|Image - Laurie Campbell|
If you walk through a Scottish pine forest and are lucky enough to hear and then see a ‘Horse of the Woods’ you will be amazed. That’s because the sound, like clopping hooves, will likely be coming from a one meter tall bird, a cock capercaillie, trying to attract a mate. Unfortunately this experience is becoming less and less likely. There are just 1,300 male capercaillie left in the UK (a 42% decline in 17 years) and the capercaillie is declining around the world.
Great effort has gone into improving Scottish forest habitat, but the decline still continues - sometimes more, sometimes less rapidly. The long-term decline seems to be caused by poor breeding success; cold, damp weather and high numbers of predators leading to the poorest breeding success. And studies at Abernethy Forest have shown pine martens to be a significant nest predator.
How important are pine martens in causing these declines?

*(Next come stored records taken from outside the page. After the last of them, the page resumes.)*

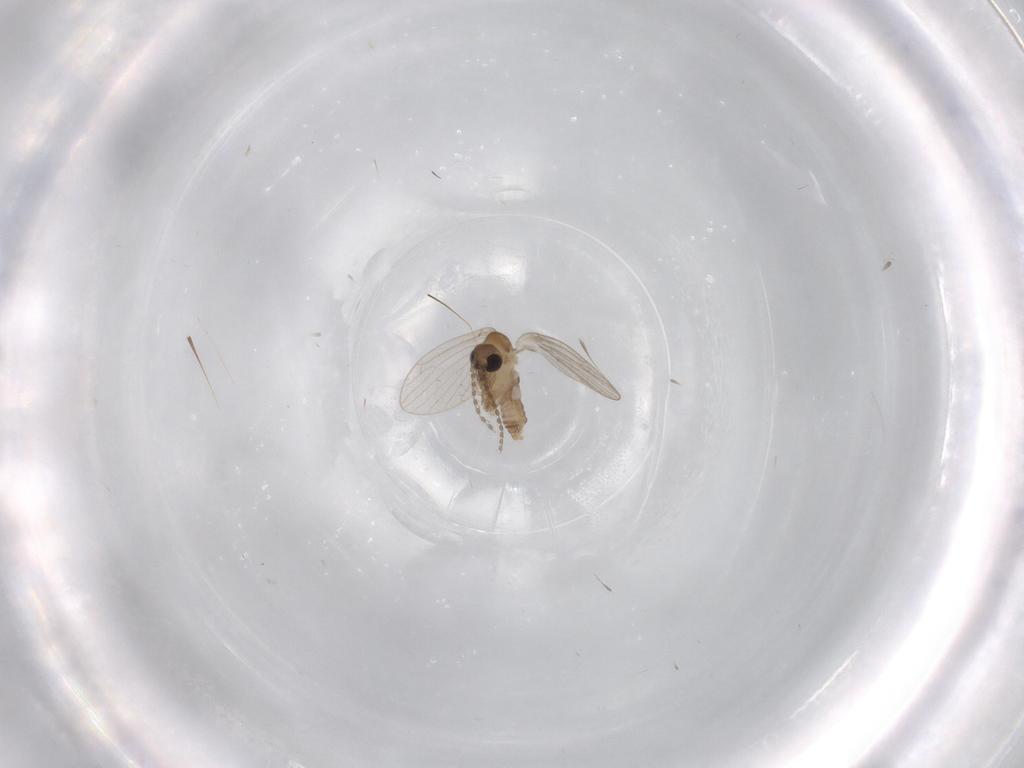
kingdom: Animalia
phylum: Arthropoda
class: Insecta
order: Diptera
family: Psychodidae
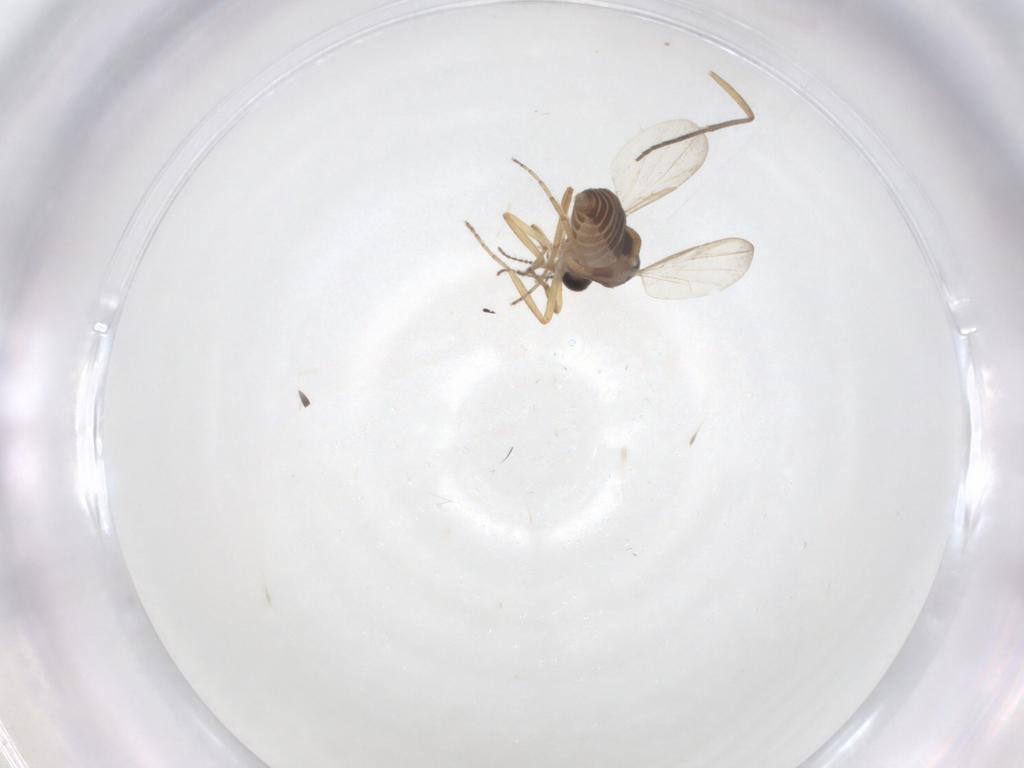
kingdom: Animalia
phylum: Arthropoda
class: Insecta
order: Diptera
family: Ceratopogonidae
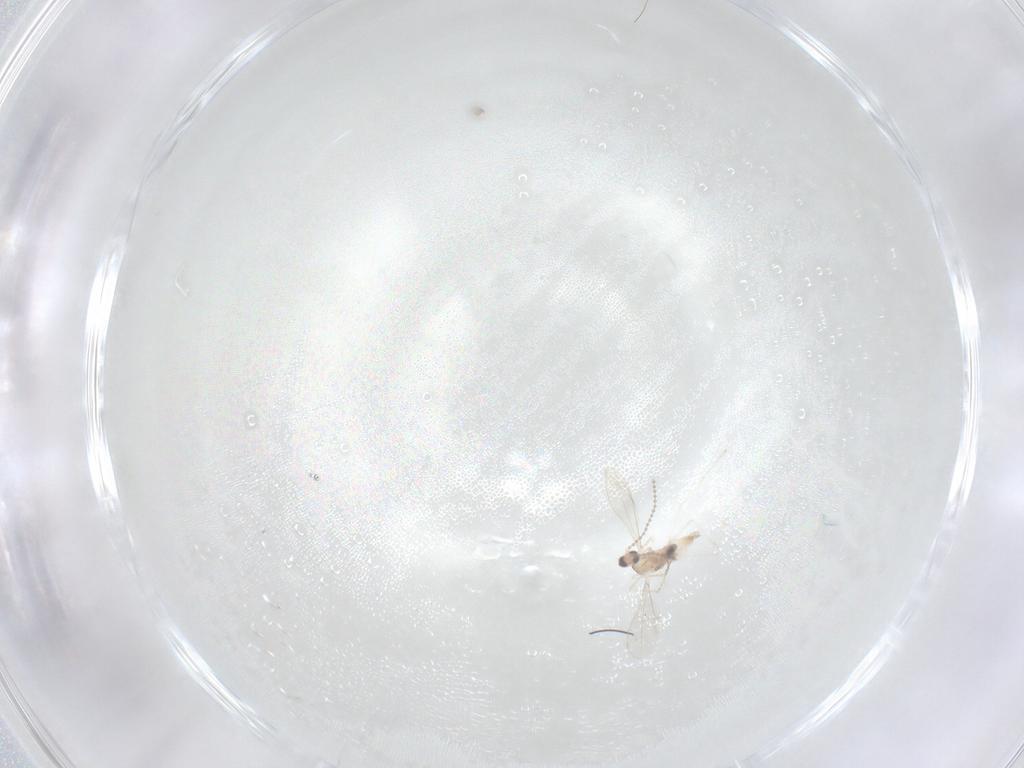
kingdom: Animalia
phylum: Arthropoda
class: Insecta
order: Diptera
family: Cecidomyiidae
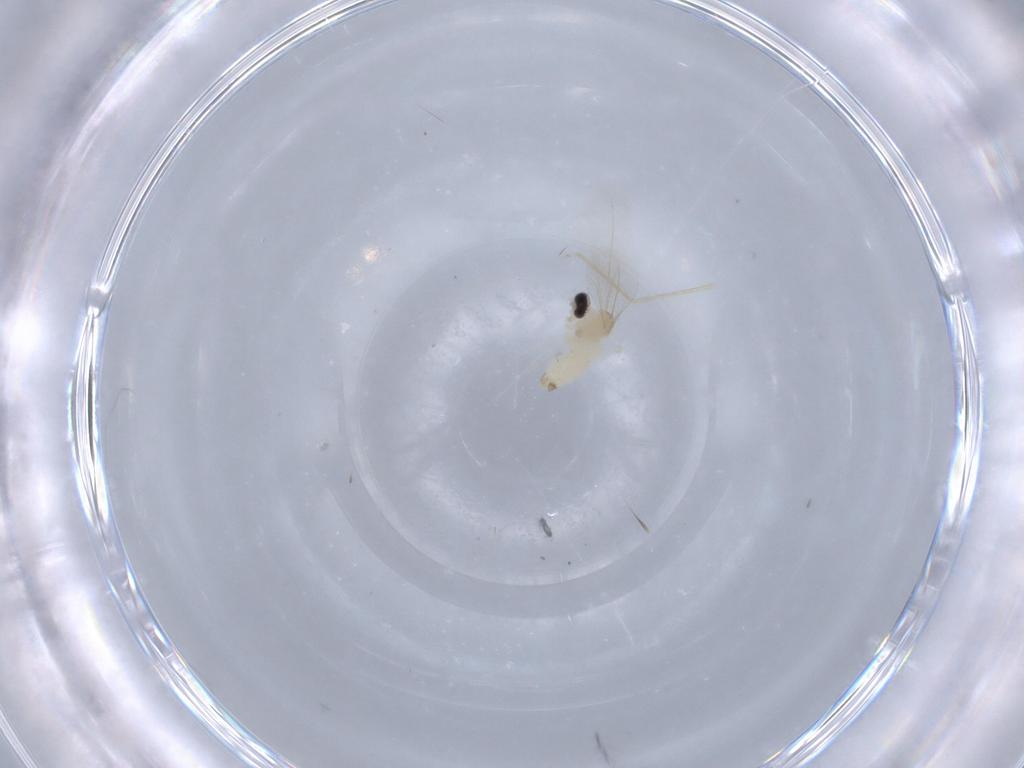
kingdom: Animalia
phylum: Arthropoda
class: Insecta
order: Diptera
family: Cecidomyiidae
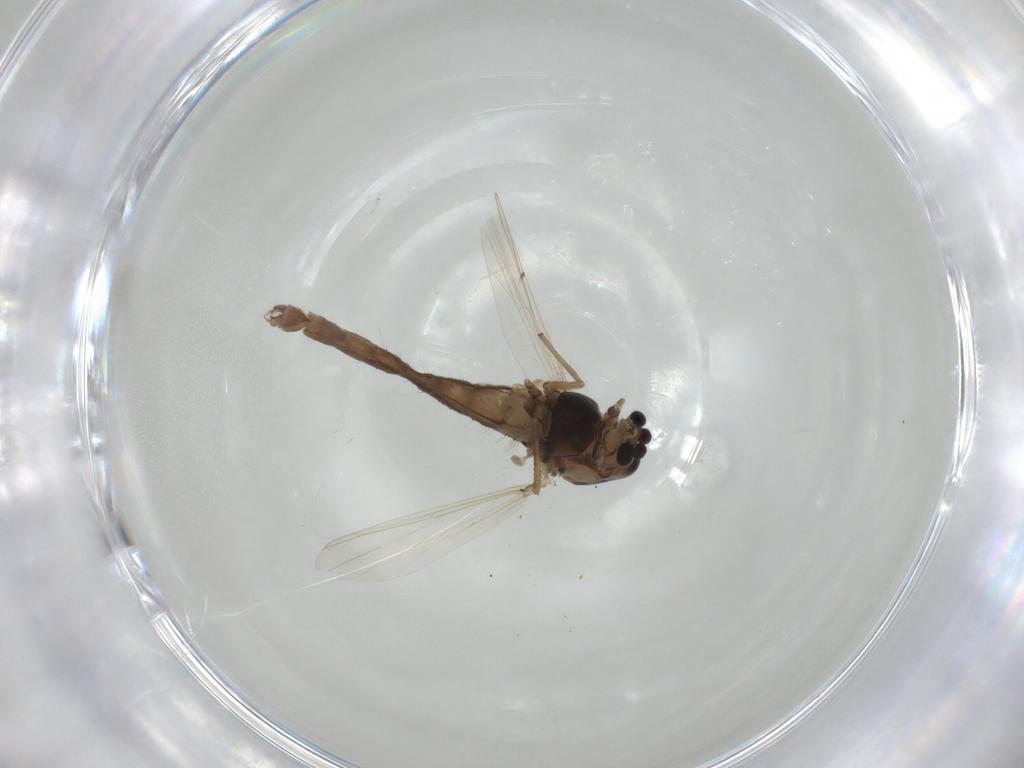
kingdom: Animalia
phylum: Arthropoda
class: Insecta
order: Diptera
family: Chironomidae
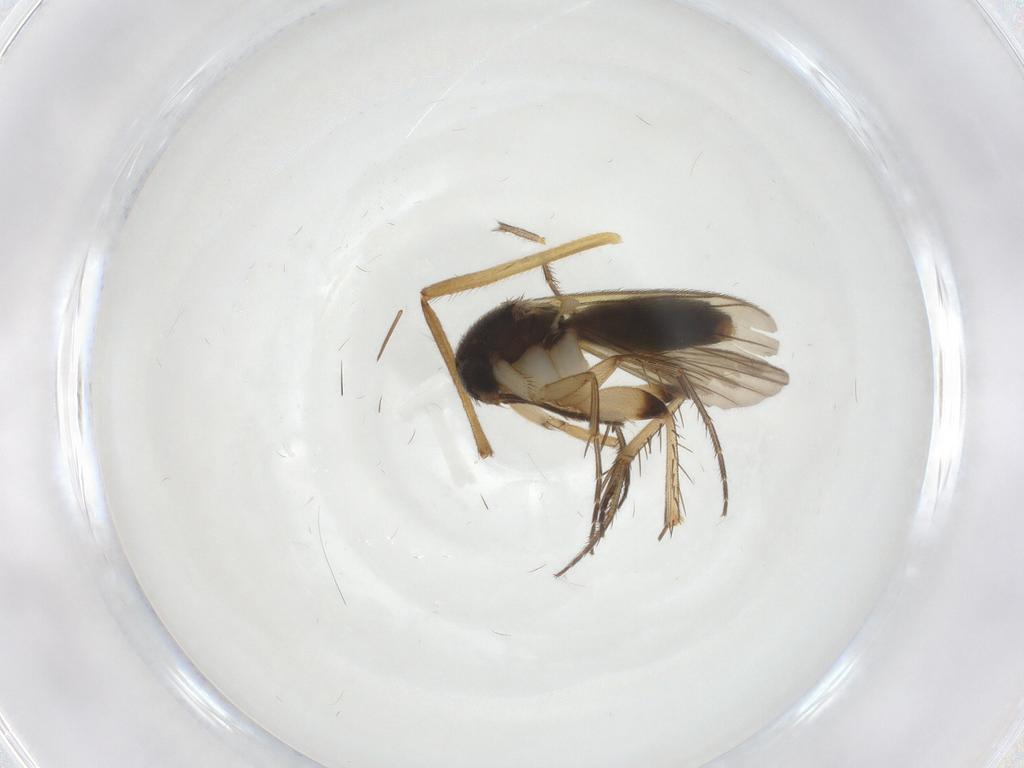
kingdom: Animalia
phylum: Arthropoda
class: Insecta
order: Diptera
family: Mycetophilidae
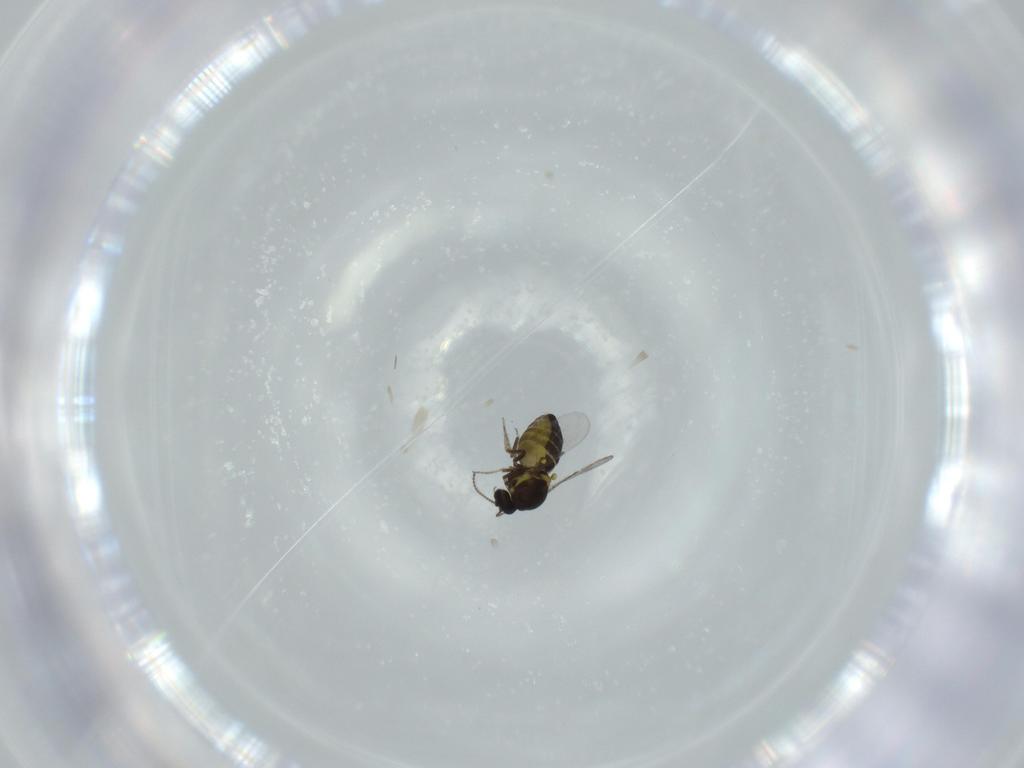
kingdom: Animalia
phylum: Arthropoda
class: Insecta
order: Diptera
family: Ceratopogonidae
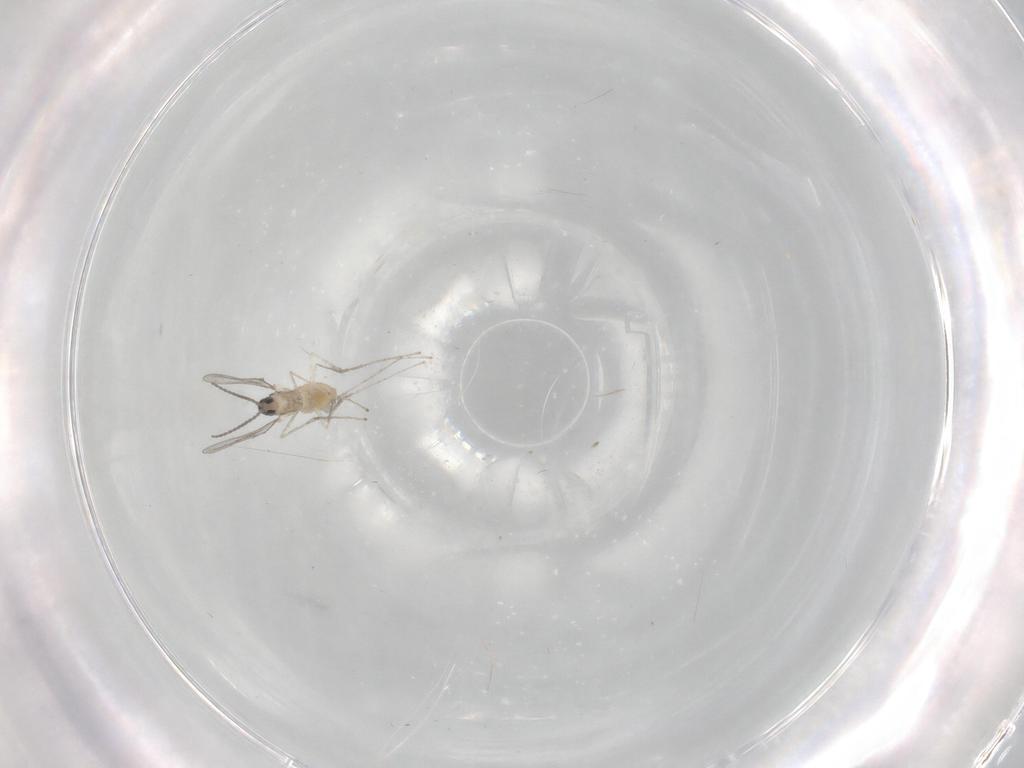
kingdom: Animalia
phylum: Arthropoda
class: Insecta
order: Diptera
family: Cecidomyiidae
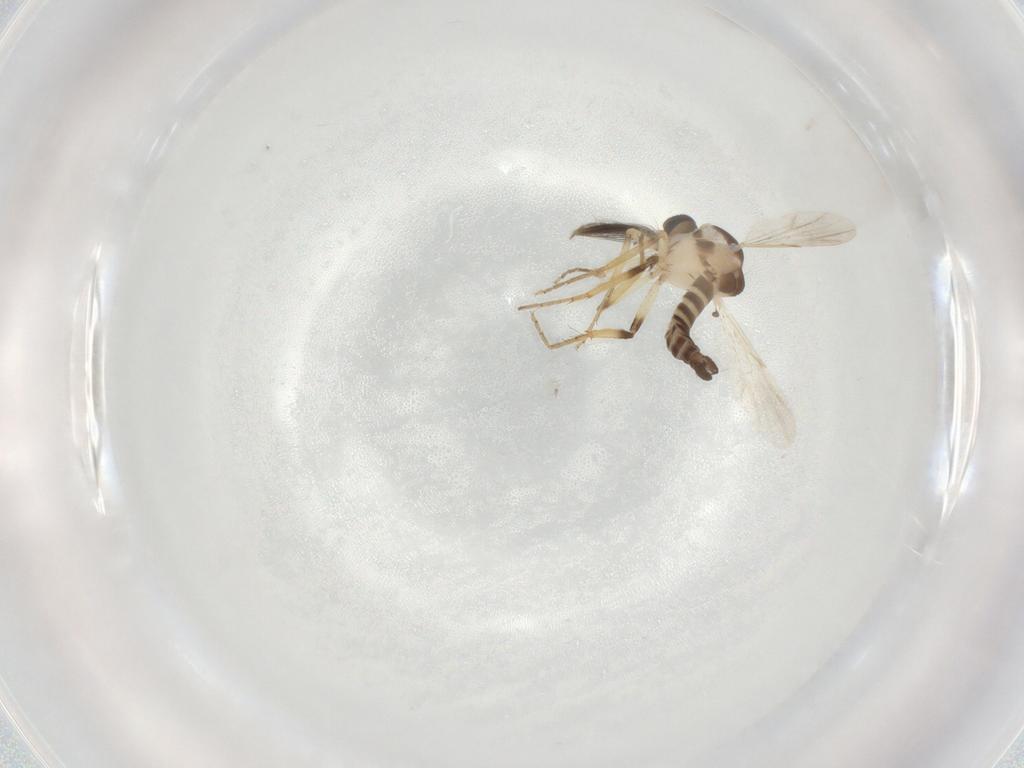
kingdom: Animalia
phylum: Arthropoda
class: Insecta
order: Diptera
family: Ceratopogonidae
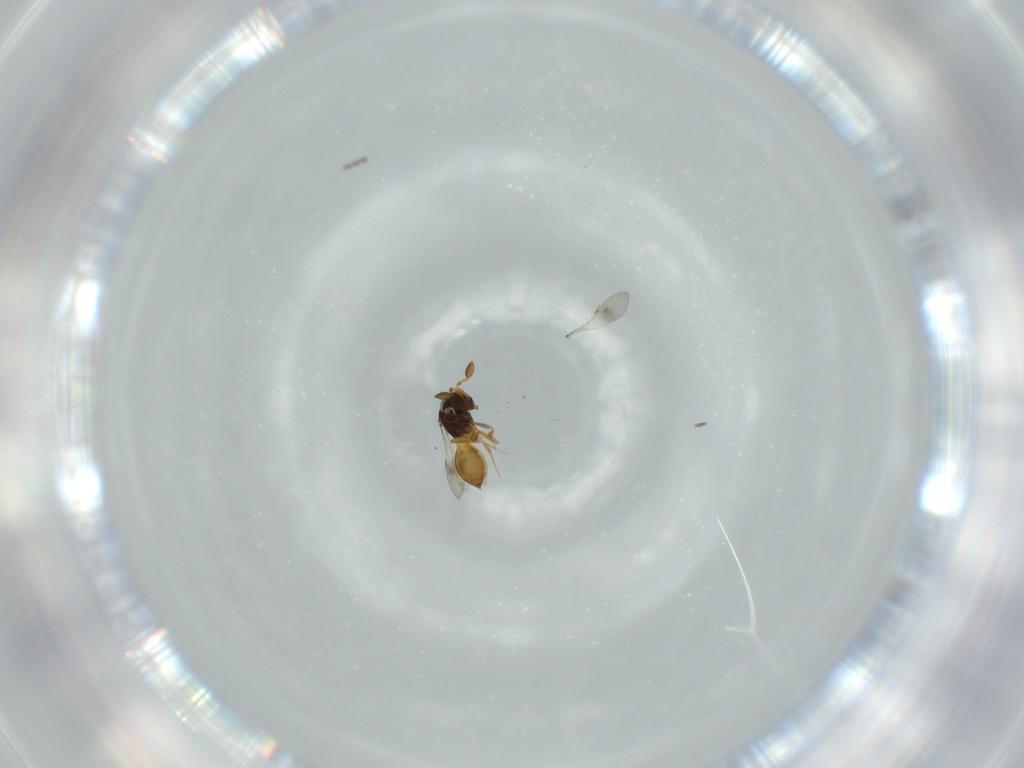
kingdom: Animalia
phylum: Arthropoda
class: Insecta
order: Hymenoptera
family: Scelionidae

No one knows; but we need to if our conservation efforts are to be best focussed. So there is a proposal to find out. The pine marten population is growing in Scotland and the idea is to study the pine marten population in four forests for six years. In two of the woods martens would be removed for each of three years, perhaps equating to 10 pine martens each year, to see if this will increase capercaillie breeding success. Then the treatment would be reversed and martens would be removed from the other two forests.
Is this a cull?
No. There is no plan to lethally control the pine martin population across Scotland. If the research indicates increasing pine martens are a factor in capercaillie declines, efforts may be focussed only on a small area in Strathspey, helping protect 75% of our remaining capercaillie.
Is this level of intervention new?
No. Predator control for conservation is already undertaken.
Is it true the capercaillie has been extinct before?
Yes. The capercaillie became extinct in the 18th century following extensive felling of pinewood habitats and a run of cold, wet summers in the 'Little Ice Age'. It was re-introduced into Scotland, by landowners with an interest in shooting, in the mid-19th century. By the 1970’s there were 20,000 capercaillie in Scotland.
Are capercaillie still shot?
No. There was a voluntary moratorium on shooting from the late 1980s and full legal protection came in 2001 - but the decline of the capercaillie still continues.